Thursday, November 20, 2008

Not an Update, but Something

This is me, Josh. I've been taking a break on the Tale because I have to work on something important. Nione demands it. I'm sorry.

Instead I offer this: My own inane, stream-of-consciousness babble. I hope it pleases you.

The Overture

In opera and symphony, the overture is a well-understood part of the narrative formula. It's an encapsulation of the piece as a whole, a way to set the tone, a way to establish the major themes, and a way to foreshadow. The overture does what I like story elements to do - accomplishes many things at once.

So let's think about the overture in cinema. Unlike in music, the overture is rarely explicitly branded as such. But a quick search of my mental archives suggest that there are few, if any, great movies without one. Star Wars has its opening crawl, Raiders has its first mini-treasure. Jaws has one of the simplest and coolest overtures ever. Even The Saddest Music in the World, a crazy-man movie by crazy-man Guy Maddin, has an extensive overture in the form of a strange medicine man that the main character visits.

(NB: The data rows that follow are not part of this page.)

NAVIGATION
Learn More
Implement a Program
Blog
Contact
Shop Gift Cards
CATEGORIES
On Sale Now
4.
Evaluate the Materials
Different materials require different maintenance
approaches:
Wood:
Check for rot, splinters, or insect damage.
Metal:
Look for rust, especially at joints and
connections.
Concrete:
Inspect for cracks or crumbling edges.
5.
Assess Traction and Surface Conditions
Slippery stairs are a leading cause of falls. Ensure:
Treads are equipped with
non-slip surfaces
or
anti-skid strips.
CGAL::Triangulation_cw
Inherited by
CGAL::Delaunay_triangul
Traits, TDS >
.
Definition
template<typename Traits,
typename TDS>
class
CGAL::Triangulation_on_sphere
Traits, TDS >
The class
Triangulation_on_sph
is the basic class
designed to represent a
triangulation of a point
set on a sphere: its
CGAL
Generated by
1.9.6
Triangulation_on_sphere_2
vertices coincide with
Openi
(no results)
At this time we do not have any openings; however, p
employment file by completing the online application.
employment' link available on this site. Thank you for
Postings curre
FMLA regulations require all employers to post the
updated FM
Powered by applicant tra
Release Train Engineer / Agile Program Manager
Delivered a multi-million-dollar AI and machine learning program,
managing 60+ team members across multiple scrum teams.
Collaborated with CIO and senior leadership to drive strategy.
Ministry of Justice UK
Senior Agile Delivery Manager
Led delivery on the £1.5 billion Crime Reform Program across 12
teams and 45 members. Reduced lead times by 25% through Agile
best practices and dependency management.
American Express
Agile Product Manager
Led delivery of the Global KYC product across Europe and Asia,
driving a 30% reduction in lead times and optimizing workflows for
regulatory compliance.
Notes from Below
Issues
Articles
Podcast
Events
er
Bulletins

I think it's this beat that makes circular-structure movies so popular - No idea how to start your movie? Why not give away the end! Almost by default, then, most of the functions of the overture are fulfilled - the tone is set, plot events are (heavy-handedly) foreshadowed. The only thing we lose is the innate tension of wondering what will happen next - which, unfortunately, for many is the whole point of watching a movie in the first place.

Repeat after me: Secrets must be kept. If your audience knows everything that happens before, after, and during the time the story takes place, why would they keep watching? Even at the end, when everything is resolved into a tidy package, there has to be an open question: What will happen next?

That's why those painfully obvious "setting up the sequel" moments are so annoying to me. If I don't see Freddy come back, it's an open question whether they really killed him. If I see him, and he's okay, then there's no reason to consider the movie any further. No reason to watch it again.

Anyway. Overtures. Raising a question without implying an easy answer. They're important, and scary, and hard, and I think I just found mine while I was typing.

Thank you for listening.

I'll try to reward your patience soon.